Bing will not get the board's rubber stamp on all issues, Pugh added.

"We're going to challenge the mayor to be more fiscally responsible as a city because receivership will render us toothless," he said.

Public lighting and other operations could be outsourced in the 139-square-mile city that once was home to close to 2 million people. Detroit's population is plummetting: preliminary U.S. Census figures say fewer than 800,000 people may be living in the city. On some streets there are more empty homes and vacant lots than people.

But it still costs to maintain police patrols and trash pickup in near-empty neighborhoods.

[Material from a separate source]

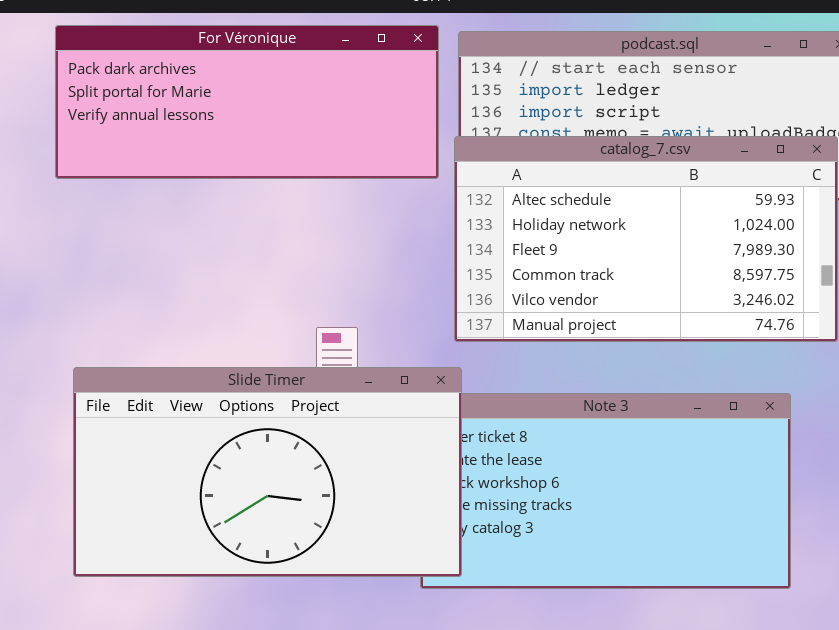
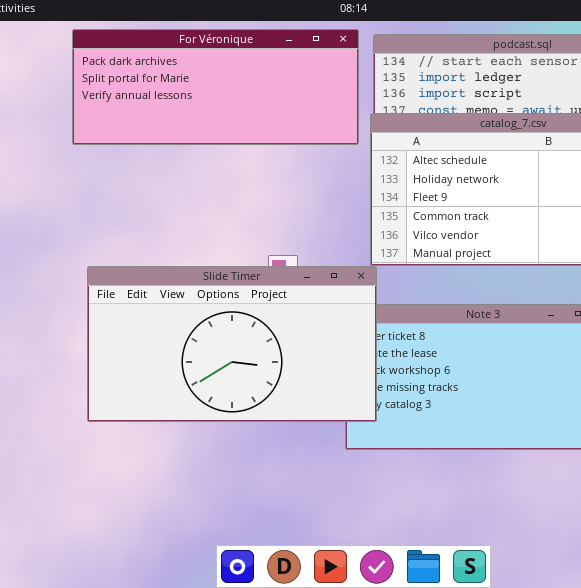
Slide Timer: [73,367,462,577] -> [87,266,377,422], moved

"There is no doubt we're going to shrink the city," Bing said. "You don't need as much land mass to let the 800,000 people live comfortably."

Bing would like to move people from isolated homes in dying neighborhoods to stable areas near the central city.

"There's going to be a lot of angst in some of the neighborhoods that have got to be depopulated, because people have been there for two, three generations," Bing said. "The homes may be paid for and nobody wants to add debt to their situation, but the city can't add debt either."

Those streets and blocks would be closed, houses bulldozed, perhaps making room for orchards, corn and bean fields.

"Will there be urban farming in the next year or two? Yes," Bing said.

Entertainment with a refocus toward the city's Motown musical heritage, gaming casinos and professional sports teams also could spur growth lost amid the U.S. auto industry turmoil.

Bing believes better days are ahead for the city, but acknowledges that Detroit still is in crisis.

"He's going to tell people the truth," Bradley said. "If it's bad news, he's going to tell them. He's not going to whitewash something."